Innanzitutto si tratta di un vero e proprio «contagio», scatenato da alcuni riflessi del cervello in una regione chiamata corteccia motoria primaria (M1), che controlla direttamente l'esecuzione dei movimenti.

Lo sbadiglio, inoltre, viene provocato involontariamente quando vediamo gli altri farlo per una particolare caratteristica degli esseri umani chiamata «ecofenomeno», cioè la tendenza ad imitare spontaneamente i gesti effettuati dalle altre persone.

Per il loro studio i ricercatori hanno preso in considerazione 36 partecipanti a cui è stato mostrato un video di persone intente a sbadigliare. I ricercatori hanno contato gli sbadigli di ciascuno dei volontari, e anche quelli forzatamente trattenuti. L’abilità di sopprimere uno sbadiglio dopo aver visto un’altra persona sbadigliare è assai limitata e diventa particolarmente difficile nel caso in cui alla persona in questione venga detto di non farlo.

Questo studio è utile al fine di esplorare maggiormente l’ecofenomeno, associato ad una vasta gamma di condizioni tra cui l’epilessia, la demenza, l’autismo e la sindrome di Tourette.

«La nostra ricerca dimostra che il bisogno “urgente” di ripetere l’azione vista agli altri è amplificato dalla volontà di trattenerci.

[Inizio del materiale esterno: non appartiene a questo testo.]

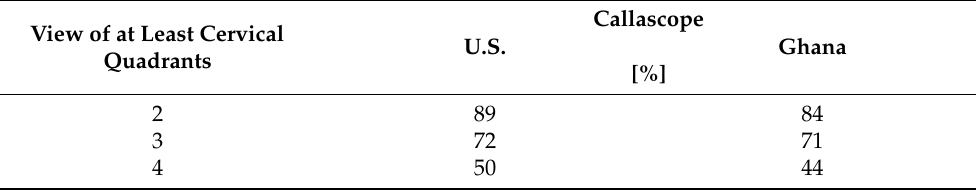
Table 1. Callascope cervical quadrant visualization. View of at Least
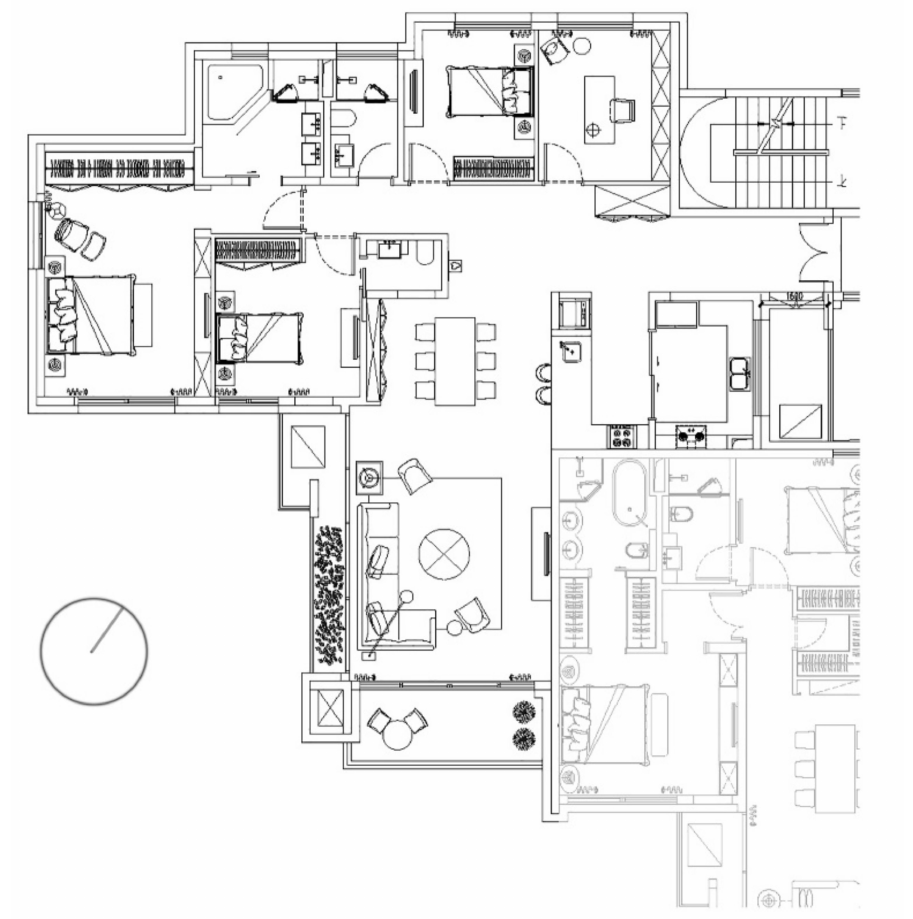
Figure 5. The layout of the studied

Attraverso una stimolazione elettrica siamo stati in grado di aumentare questa tendenza ad essere contagiati», ha spiegato la dottoressa Georgina Jackson. «Nel caso della sindrome di Tourette, se potessimo ridurre questa eccitabilità, saremmo in grado di ridurre anche i tic della persona che ne soffre, ed è su questo che stiamo lavorando al momento».

I risultati dello studio sono stati pubblicati nella rivista scientifica Current Biology.